本発明は、該知見に基づき検討した結果、金属イオンを膜中に高分散させることにより、炭素膜の表面を親水化し、なおかつアルコールの吸着を抑制させることで、優れたアルコール水溶液の脱水性能を得ることが可能であることを見出したものである。
さらに、本発明の炭素膜を得るためには、前記焼成を、10−4気圧以下の減圧下又は不活性ガス雰囲気中、450〜850℃で行うことが好ましく、前記不活性ガスを、アルゴンガス、ヘリウムガス、窒素ガスから選ばれるひとつとすることができる。
さらにまた、本発明の炭素膜を得る際には、焼成に先だって、150〜300℃程度で30分〜4時間の予備加熱をおこなうことが好ましい。
さらに、本発明の中空糸炭素膜はモジュール加工性に優れているので、中空糸炭素膜を容器内にコンパクトに充填した膜モジュールを作製することができ、小型でしかも効率よいアルコール脱水装置を製造することが可能となる。

○ ○ ○

**実施事項**
a) 記録の冒頭から「edge [color=darkgreen dir=back」を含む行までを、両端の行も含めてそのまま書き写してください。画像は出力に含めないでください。
b) 炭素膜に関する本文を、最後の文の後から書き継いでください。

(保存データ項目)
○ ○ ○

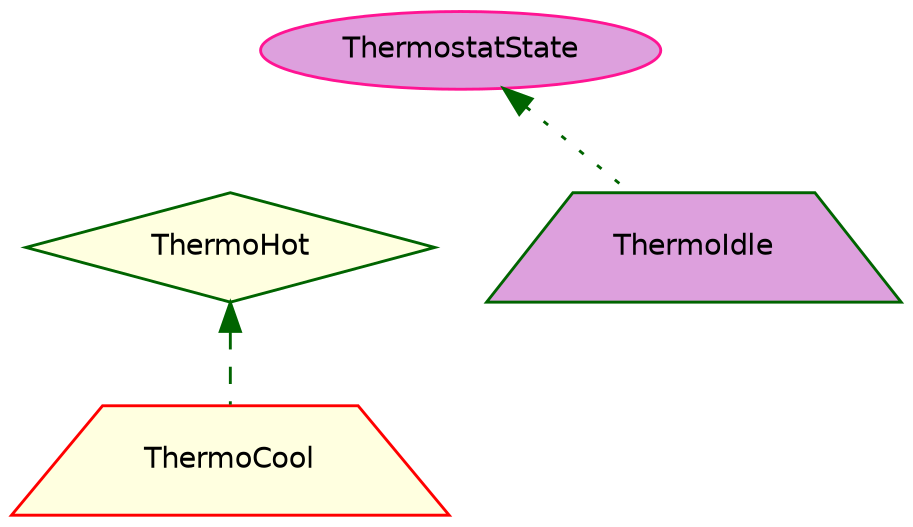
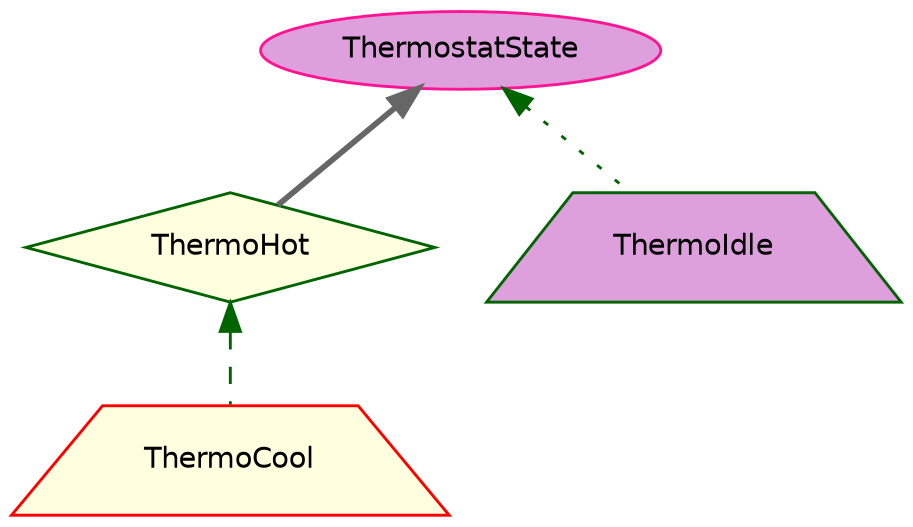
  digraph {
    rankdir=TB
    node [color=darkgreen fillcolor=plum fontname=Helvetica fontsize=10 shape=trapezium style=filled]
    edge [color=darkgreen dir=back fontname=Helvetica fontsize=10 labelfontname=Helvetica labelfontsize=10]
    n1 [color=deeppink height=0.2 label=ThermostatState shape=ellipse width=0.4]
    n2 [fillcolor=lightyellow height=0.2 label=ThermoHot shape=diamond width=0.4]
    n3 [height=0.2 label=ThermoIdle width=0.4]
    n4 [color=red fillcolor=lightyellow height=0.2 label=ThermoCool width=0.4]
+   n1 -> n2 [color=gray40 style=bold]
    n1 -> n3 [style=dotted]
    n2 -> n4 [style=dashed]
  }
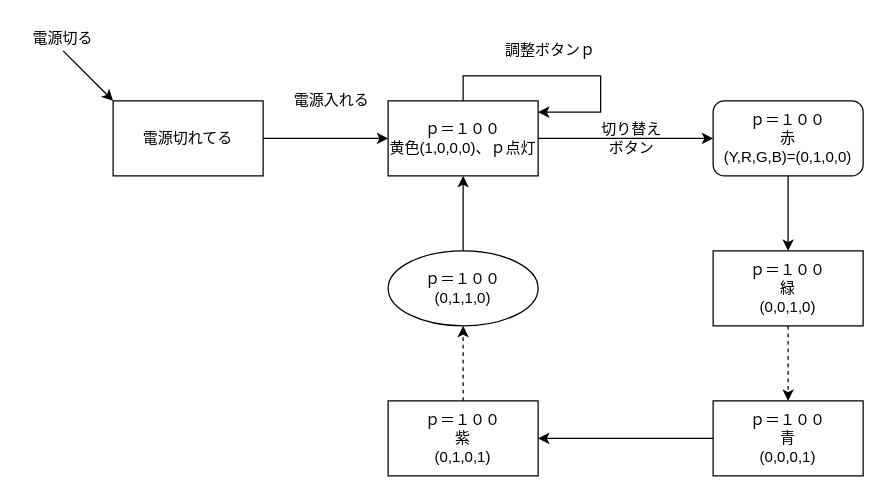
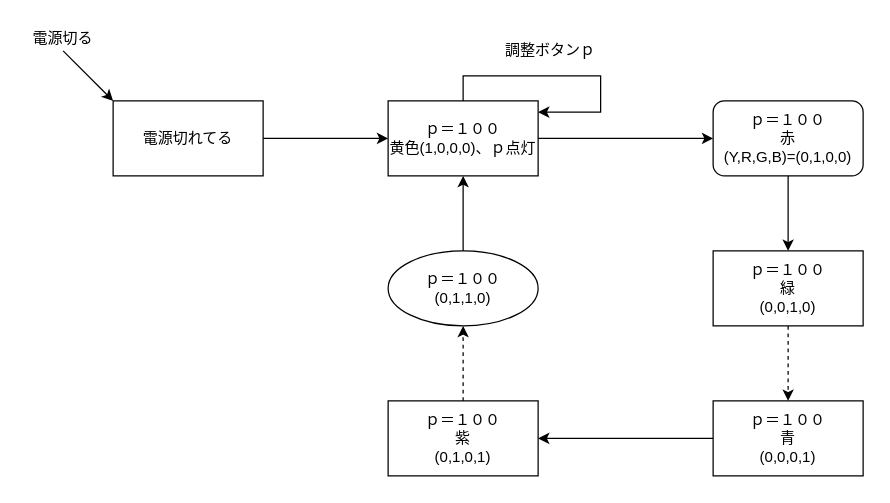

○ ○ ○

**課題別出力**
a)
  digraph {
    rankdir=TB
    node [color=darkgreen fillcolor=plum fontname=Helvetica fontsize=10 shape=trapezium style=filled]
    edge [color=darkgreen dir=back fontname=Helvetica fontsize=10 labelfontname=Helvetica labelfontsize=10]

b)
ついで、上記製膜原液を、二重管環状構造の中空糸紡糸ノズルの外管から凝固浴中に押し出し、紡糸ノズルの内管からは、製膜原液の溶媒と混合するがポリフェニレンオキシド誘導体ポリマーに対しては非溶解性の芯液を同時に押し出すことにより、中空糸膜を紡糸する。製膜原液の溶媒に金属イオン塩を添加せず、紡糸後の中空糸膜を金属イオンを含む水溶液に一定時間含浸させても良い。
(水/アルコール分離性能の評価法)
本実施例における炭素膜の水/アルコール分離性能は、図1に示す浸透気化装置により評価した。中空糸炭素膜1の一端を接着剤で封止し、反対側の端部をステンレスチューブと気密状態が保たれるように接着した。中空糸炭素膜1を恒温槽4により一定温度に保たれた水/アルコール混合液からなる供給液2を入れた容器3に浸漬した。冷却トラップ6を液体窒素7(−196℃)に浸し、分離液の供給側圧力を大気圧、透過側圧力を真空ポンプ13にて1Paとした。評価開始から所定時間が経過した後、冷却トラップ6に析出した透過液の重量から透過流束(g・m−2・h−1)を求めた。また、透過液をTCDガスクロマトグラフにより分析し、透過液の濃度を求め、分離係数αを算出した。
(分離性能の計算)
炭素膜の分離性能の指標として、下記式(I)で求められる透過流束(g・m−2・h−1)及び、下記数式(II)で表される分離係数αを用いた。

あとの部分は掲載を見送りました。